Hace mucho, a los 10 años, parado sobre el techo de un céntrico edificio de mi incipiente ciudad, el “Diana”, propiedad en aquel entonces de don Manuel Ballesteros, experimenté por primera vez una sensación de arrobo. Nunca había subido solo a un techo así de alto. Era muy peligroso me había dicho mi madre, un precipicio hecho por el hombre. Nada que ver con el tejado de dos aguas de una pequeña casa donde años atrás había tratado de alcanzar un gallo que por él se paseaba. Fue una aventura colosal, y para mi familia una desesperación que los mantuvo en vilo durante aquellos instantes.

## Datos proporcionados

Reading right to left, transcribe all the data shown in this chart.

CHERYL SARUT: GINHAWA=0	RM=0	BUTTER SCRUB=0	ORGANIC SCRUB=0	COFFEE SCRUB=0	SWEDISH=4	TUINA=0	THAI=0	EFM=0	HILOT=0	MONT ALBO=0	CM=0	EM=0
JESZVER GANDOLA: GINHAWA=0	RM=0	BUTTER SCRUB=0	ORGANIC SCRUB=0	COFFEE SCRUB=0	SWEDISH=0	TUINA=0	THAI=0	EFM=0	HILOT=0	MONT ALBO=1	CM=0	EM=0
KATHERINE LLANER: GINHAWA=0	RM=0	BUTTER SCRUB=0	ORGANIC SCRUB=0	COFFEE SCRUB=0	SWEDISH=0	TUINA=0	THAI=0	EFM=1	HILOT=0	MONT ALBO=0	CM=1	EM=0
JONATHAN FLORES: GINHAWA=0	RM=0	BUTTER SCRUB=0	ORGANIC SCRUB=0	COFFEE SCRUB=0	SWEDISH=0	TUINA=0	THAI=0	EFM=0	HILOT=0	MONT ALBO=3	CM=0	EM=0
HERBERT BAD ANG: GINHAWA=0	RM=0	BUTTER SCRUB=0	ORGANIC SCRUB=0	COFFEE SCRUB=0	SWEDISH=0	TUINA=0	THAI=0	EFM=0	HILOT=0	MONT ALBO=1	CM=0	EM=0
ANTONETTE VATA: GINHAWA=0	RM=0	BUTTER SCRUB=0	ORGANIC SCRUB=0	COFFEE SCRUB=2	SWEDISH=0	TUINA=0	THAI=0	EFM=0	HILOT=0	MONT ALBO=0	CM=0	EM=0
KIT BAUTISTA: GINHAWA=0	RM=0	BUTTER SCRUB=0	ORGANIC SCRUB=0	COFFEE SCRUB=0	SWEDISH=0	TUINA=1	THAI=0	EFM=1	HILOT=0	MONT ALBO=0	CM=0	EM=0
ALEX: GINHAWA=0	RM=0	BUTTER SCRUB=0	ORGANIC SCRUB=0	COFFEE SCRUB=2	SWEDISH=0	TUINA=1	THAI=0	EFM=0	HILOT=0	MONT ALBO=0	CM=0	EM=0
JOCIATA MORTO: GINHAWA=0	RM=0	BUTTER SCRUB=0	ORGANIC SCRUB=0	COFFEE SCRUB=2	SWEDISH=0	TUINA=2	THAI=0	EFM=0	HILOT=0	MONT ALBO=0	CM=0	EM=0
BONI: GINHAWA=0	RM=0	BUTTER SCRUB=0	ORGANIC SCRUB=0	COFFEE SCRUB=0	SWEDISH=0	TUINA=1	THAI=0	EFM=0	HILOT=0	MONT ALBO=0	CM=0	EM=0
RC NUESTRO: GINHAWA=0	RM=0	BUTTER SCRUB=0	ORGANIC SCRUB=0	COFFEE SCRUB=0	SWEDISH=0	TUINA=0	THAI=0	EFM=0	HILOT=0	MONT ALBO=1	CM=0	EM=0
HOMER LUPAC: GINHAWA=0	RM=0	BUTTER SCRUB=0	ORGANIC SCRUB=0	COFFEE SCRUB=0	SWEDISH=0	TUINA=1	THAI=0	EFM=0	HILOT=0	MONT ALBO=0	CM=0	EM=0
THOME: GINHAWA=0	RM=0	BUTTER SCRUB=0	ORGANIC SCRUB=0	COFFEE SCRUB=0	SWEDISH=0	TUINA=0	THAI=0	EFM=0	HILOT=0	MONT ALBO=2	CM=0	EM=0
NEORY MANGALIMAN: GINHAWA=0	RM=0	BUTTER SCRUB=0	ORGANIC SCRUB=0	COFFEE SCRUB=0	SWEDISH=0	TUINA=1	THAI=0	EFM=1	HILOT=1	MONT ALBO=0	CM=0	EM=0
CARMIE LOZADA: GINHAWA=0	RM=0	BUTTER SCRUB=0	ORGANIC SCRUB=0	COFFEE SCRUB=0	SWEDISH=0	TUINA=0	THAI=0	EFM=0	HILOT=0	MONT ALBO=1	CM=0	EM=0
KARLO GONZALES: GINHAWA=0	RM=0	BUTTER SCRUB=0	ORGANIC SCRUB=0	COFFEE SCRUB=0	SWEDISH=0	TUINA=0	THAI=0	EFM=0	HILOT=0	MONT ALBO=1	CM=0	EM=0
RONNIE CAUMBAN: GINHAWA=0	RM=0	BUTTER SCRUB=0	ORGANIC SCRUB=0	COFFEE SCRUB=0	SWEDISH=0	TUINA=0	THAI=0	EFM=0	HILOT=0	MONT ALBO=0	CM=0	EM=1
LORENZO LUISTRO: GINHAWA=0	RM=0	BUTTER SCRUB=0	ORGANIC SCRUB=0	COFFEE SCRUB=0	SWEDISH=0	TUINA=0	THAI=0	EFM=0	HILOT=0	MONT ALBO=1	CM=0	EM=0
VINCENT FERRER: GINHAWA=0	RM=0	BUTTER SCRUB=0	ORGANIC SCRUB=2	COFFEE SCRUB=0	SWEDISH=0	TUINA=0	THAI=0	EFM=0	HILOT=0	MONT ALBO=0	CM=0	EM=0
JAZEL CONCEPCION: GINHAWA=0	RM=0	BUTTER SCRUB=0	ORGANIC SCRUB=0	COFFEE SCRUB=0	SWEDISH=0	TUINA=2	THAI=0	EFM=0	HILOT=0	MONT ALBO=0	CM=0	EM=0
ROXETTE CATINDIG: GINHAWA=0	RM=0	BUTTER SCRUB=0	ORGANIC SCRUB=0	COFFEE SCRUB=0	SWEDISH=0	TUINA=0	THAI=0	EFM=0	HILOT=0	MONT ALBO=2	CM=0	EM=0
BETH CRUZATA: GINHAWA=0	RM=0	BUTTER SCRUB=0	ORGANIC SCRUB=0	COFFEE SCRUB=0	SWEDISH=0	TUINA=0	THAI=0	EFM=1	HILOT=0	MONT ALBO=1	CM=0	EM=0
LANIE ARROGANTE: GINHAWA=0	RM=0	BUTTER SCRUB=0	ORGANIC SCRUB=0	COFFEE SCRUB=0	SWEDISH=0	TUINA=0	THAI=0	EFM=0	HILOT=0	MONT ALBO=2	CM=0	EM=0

## Tareas requeridas
(1) Indica si cada afirmación coincide con el texto sobre la subida al techo del edificio Diana y cita las palabras exactas que lo deciden: (a) El edificio Diana pertenecía entonces a don Manuel Ballesteros. (b) La madre consideraba seguro subir a ese techo. (c) Años atrás se había intentado alcanzar un gallo en el tejado de una casa pequeña.
(2) Cambia "gallo" por "gato" en el texto sobre la subida al techo del edificio Diana y reproduce el fragmento que empieza en "Hace mucho, a" y termina en "durante aquellos instantes.", ambos incluidos.

## Respuestas en orden
(1)
(a) Sí: «propiedad en aquel entonces de don Manuel Ballesteros».
(b) No: «Era muy peligroso me había dicho mi madre».
(c) Sí: «el tejado de dos aguas de una pequeña casa donde años atrás había tratado de alcanzar un gallo que por él se paseaba».

(2)
Hace mucho, a los 10 años, parado sobre el techo de un céntrico edificio de mi incipiente ciudad, el “Diana”, propiedad en aquel entonces de don Manuel Ballesteros, experimenté por primera vez una sensación de arrobo. Nunca había subido solo a un techo así de alto. Era muy peligroso me había dicho mi madre, un precipicio hecho por el hombre. Nada que ver con el tejado de dos aguas de una pequeña casa donde años atrás había tratado de alcanzar un gato que por él se paseaba. Fue una aventura colosal, y para mi familia una desesperación que los mantuvo en vilo durante aquellos instantes.